ANGOLA GROWING
NAS PRAIAS DE LUANDA

Escamam peixe para contornar desemprego

ESCAMADORES. Desempregados optam por escamar peixe nas praias de Luanda, chegando a receber, em média, entre três e cinco mil kwanzas. Foi a forma que encontraram para ‘fintar’ a crise e a falta de oportunidades de emprego.

pesca tarrafal01 21 01 2014

Dado o nível de desemprego, que, segundo o Instituto Nacional de Estatística (INE), atingiu os 20% da população activa, muitos optaram por escamar peixe de clientes que não têm tempo.

É o caso de António Justino, de 40 anos de idade, escamador na praia de Cacuaco, desde 2015. Por um monte de cinco peixes, cobra 50 kwanzas, independentemente da espécie, com a excepção da garoupa, que chega a custar 200 kwanzas o monte, “por ser um peixe caro” e que não é de fácil acesso a todos os bolsos.

“Além do preço que normalmente cobramos, dependemos também dos clientes, que, na maioria das vezes, têm menos do que pedimos. Portanto, há vezes que conseguimos mais de oito mil kwanzas, e noutras vezes menos, depende da saída dos peixes do mar, da disponibilidade dos fregueses e da concorrência dos colegas”, conta Justino, para quem, embora tendo poucos ganhos diários, consegue alimentar a família e pagar a formação dos filhos. “O importante é que consigo levar dinheiro para comprar um quilo de fuba e conduto para ter forças de trabalhar novamente no dia seguinte”, afirma resignado.

Januário Rocha, solteiro, natural de Malanje, é outro escamador que considera o negócio “lucrativo”, dado que lhe dá a possibilidade de se alimentar, e, como diz, “satisfazer os vícios”. Todos os dias, consegue obter entre quatro e seis mil kwanzas. “Quando os colegas confusionistas não vêm, posso chegar aos 10 mil, e não o divido com ninguém”, conta. “Como e bebo sem ter que pedir favores”, insiste o jovem, que espera, em breve, colocar três motorizadas ao serviço de moto-táxi.

Menos satisfeito com o negócio, Maurício Quinguengue, morador do Zango III, escama peixe na praia da Mabunda, na Samba, mas considera a profissão “degradante” e justifica-se com a falta de oportunidades.

Os números do desemprego do INE são contestados, de facto, Development Workshop (DW), que os classifica com irreais.

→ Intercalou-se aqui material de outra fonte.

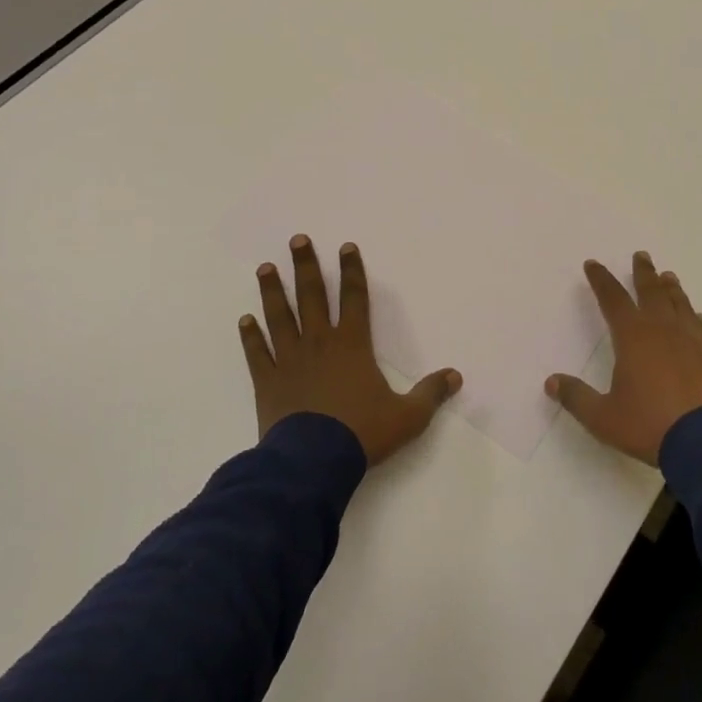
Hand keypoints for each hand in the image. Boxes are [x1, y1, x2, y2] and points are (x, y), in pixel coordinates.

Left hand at [239, 234, 460, 466]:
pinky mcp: (268, 381)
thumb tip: (456, 376)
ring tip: (265, 268)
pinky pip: (258, 353)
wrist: (312, 462)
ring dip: (273, 291)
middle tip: (297, 239)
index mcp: (353, 345)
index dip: (353, 271)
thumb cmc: (362, 433)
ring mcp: (290, 360)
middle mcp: (320, 343)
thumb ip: (430, 394)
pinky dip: (251, 336)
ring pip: (280, 317)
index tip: (346, 247)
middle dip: (307, 266)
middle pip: (312, 296)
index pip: (355, 299)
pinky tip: (245, 320)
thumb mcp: (408, 417)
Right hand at [546, 251, 701, 465]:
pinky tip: (698, 317)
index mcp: (633, 337)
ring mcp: (693, 341)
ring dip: (671, 289)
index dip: (601, 280)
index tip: (592, 264)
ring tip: (668, 276)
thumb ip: (577, 398)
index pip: (612, 299)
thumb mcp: (604, 417)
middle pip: (651, 292)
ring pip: (680, 305)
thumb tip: (551, 382)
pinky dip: (697, 318)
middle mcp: (664, 330)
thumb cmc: (650, 425)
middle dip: (643, 273)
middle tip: (641, 255)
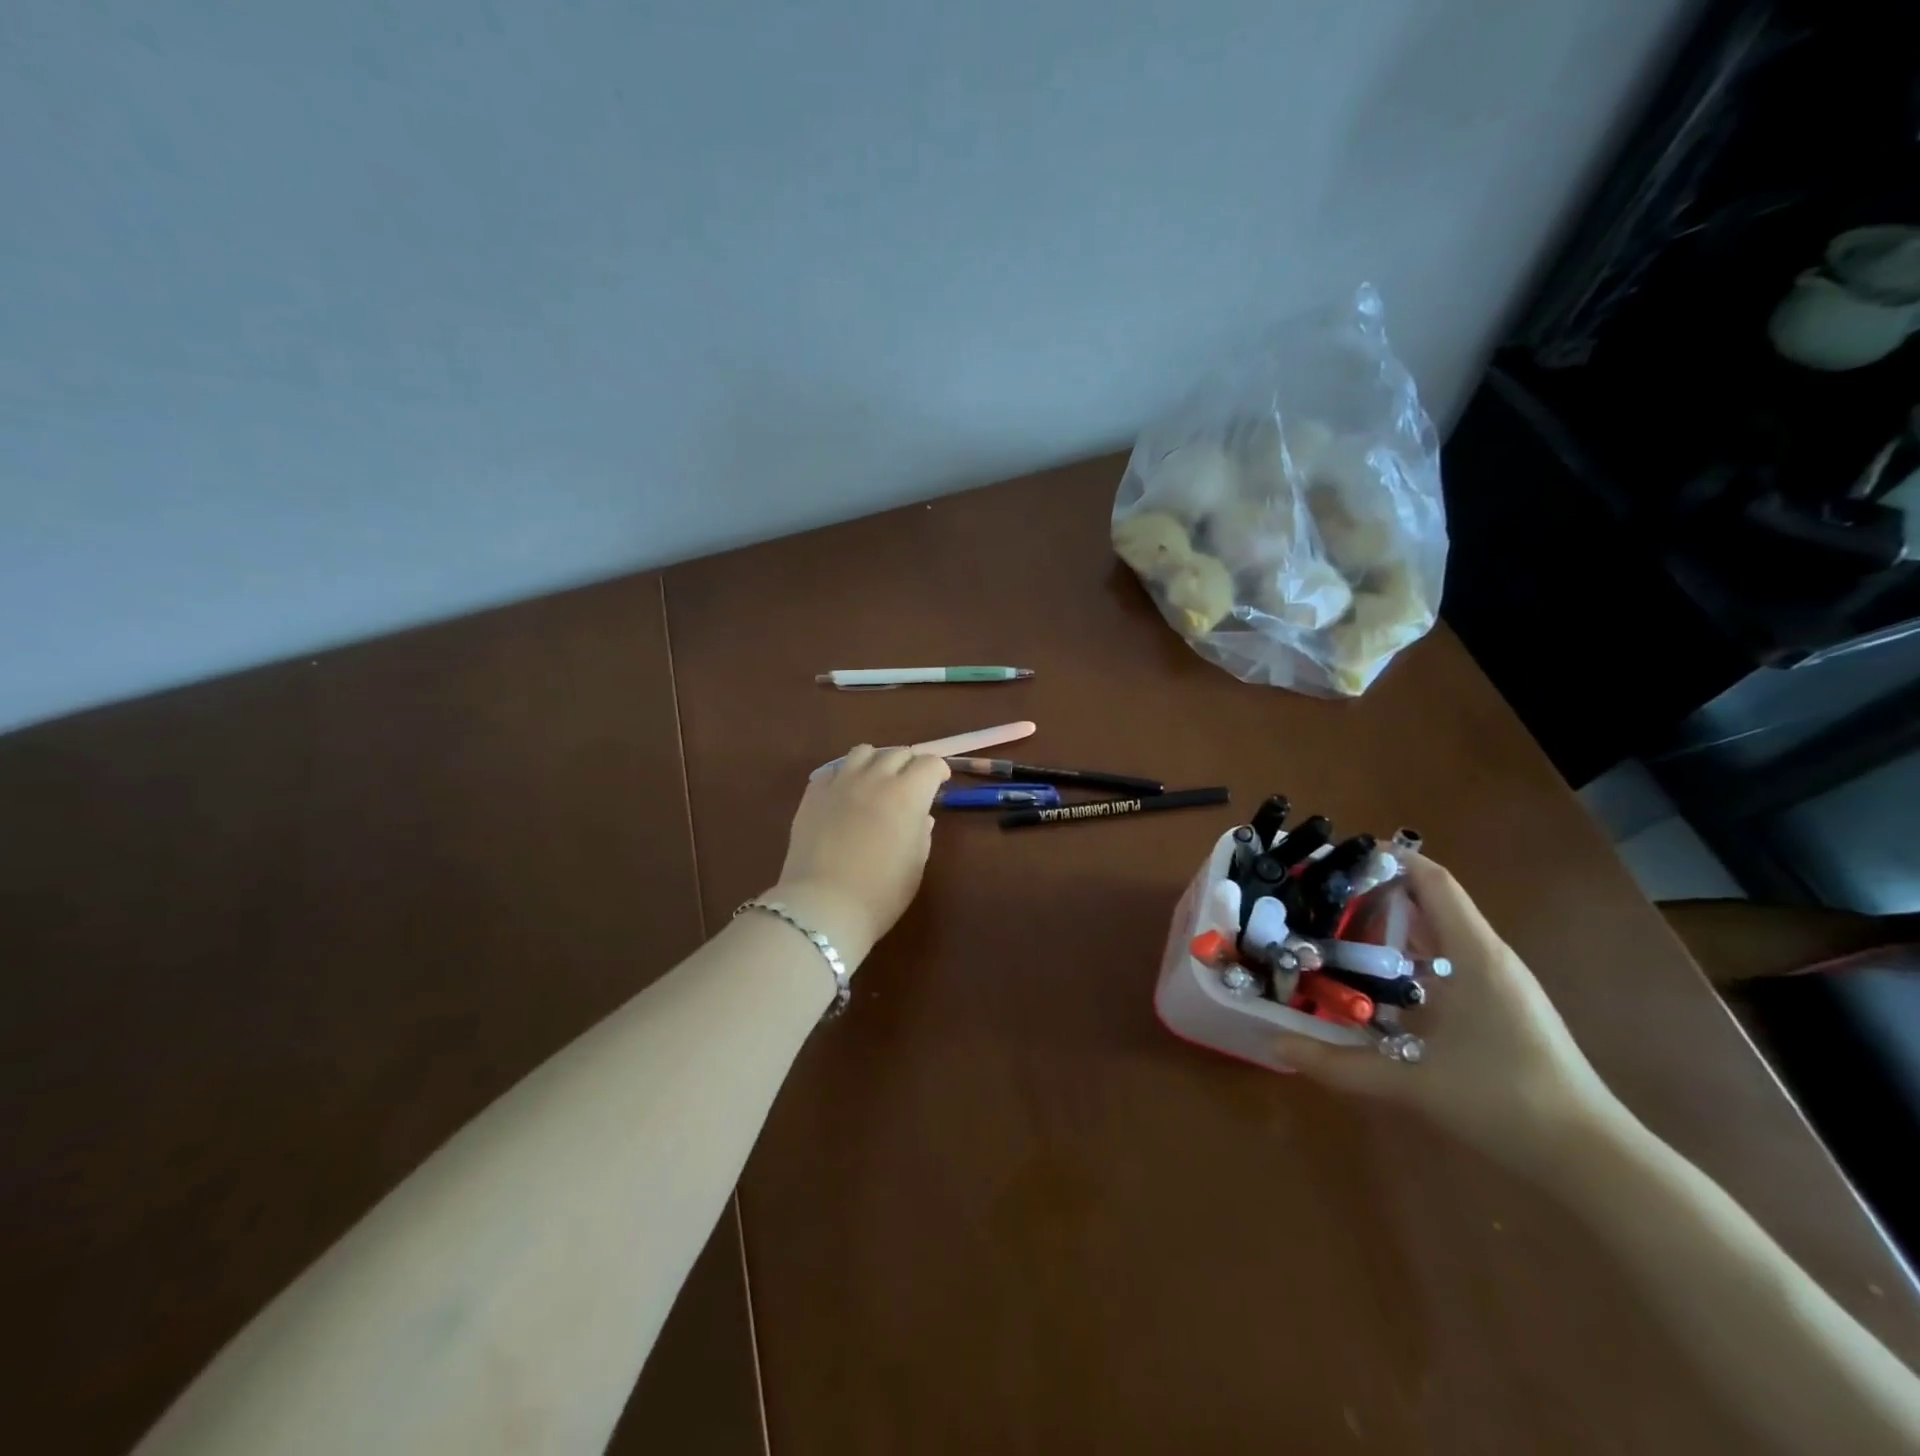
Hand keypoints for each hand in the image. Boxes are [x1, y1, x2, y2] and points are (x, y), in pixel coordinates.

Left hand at [768, 746, 949, 970]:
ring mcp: (840, 782)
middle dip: (910, 765)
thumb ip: (922, 832)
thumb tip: (920, 816)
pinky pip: (832, 771)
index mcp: (907, 794)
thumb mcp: (915, 864)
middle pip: (898, 753)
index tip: (939, 784)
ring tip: (876, 781)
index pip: (929, 763)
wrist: (824, 905)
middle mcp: (875, 778)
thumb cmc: (881, 892)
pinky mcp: (813, 793)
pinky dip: (844, 776)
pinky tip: (845, 794)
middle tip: (910, 785)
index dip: (938, 771)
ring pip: (863, 752)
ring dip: (876, 762)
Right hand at [1277, 855, 1619, 1171]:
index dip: (1389, 859)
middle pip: (1431, 902)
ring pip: (1439, 933)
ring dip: (1392, 925)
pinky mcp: (1501, 1006)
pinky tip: (1376, 980)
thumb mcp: (1410, 1082)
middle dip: (1377, 891)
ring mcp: (1499, 982)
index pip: (1433, 882)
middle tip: (1321, 895)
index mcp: (1474, 955)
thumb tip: (1274, 1044)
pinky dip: (1409, 956)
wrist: (1591, 1158)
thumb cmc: (1505, 1102)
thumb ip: (1337, 1063)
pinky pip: (1447, 961)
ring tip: (1336, 928)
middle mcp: (1488, 957)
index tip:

A ONG considera que tem havido muitos despedimentos por causa da crise económica.

Maurício Quinguengue, que quase todos os dias leva entre três e cinco mil kwanzas para casa, responsabiliza o Governo pelo alegado sofrimento porque passa e apela ao Presidente da República, para que crie políticas que absorvam a juventude. Com o dinheiro que consegue paga o táxi, compra arroz, fuba e uns tomates e leva o peixe da praia. “O pouco que sobra dou à esposa para guardar, para ter sempre alguma coisa em caso de doenças e para as propinas das crianças”, conta, sublinhando que tem sido difícil obter o montante desejado, por causa de colegas “confusionistas” que ficam com os clientes, pela força.

À semelhança de outros, Maurício Quinguengue, que pretende participar na construção da malha viária, que deverá partir do Porto de Luanda, passando pela praça da Mabunda até ao Benfica, cobra 3.500 a 5.000 kwanzas para escamar uma banheira de peixe, de tamanho médio. “Os de Cacuaco estão melhor, pois têm um preço fixo, nós não. Num dia, podemos escamar somente uma banheira de peixe e, no entanto, levar três ou cinco mil. Mas, reconheço, que nos fins-de-semana chegamos a levar para casa 20 mil kwanzas ou mais.” Para usar no trabalho, os escamadores compram a faca a 100 kwanzas, pagam 150 para afiá-la quando apresenta falhas, além de pagarem 300 kwanzas diários aos fiscais das praias.

Consumo e produção

Dados mundiais apontam para que cerca de 100 milhões de toneladas de peixe são pescadas anualmente, o que dá uma média de 13,5 kg por pessoa. Por cá, os pescadores artesanais garantem que a actividade é hoje meramente de sobrevivência, sendo que muitos procuram alternativas de sustento.

Muitos avançam que conseguem mais de 700 peixes/dia, mas lamentam que seja, na maioria, da família sardinha. “Se ao menos pudéssemos ter outras espécies em abundância, a pesca seria mais atractiva e lucrativa”, sublinha José Manolo, um dos pescadores da Madunba.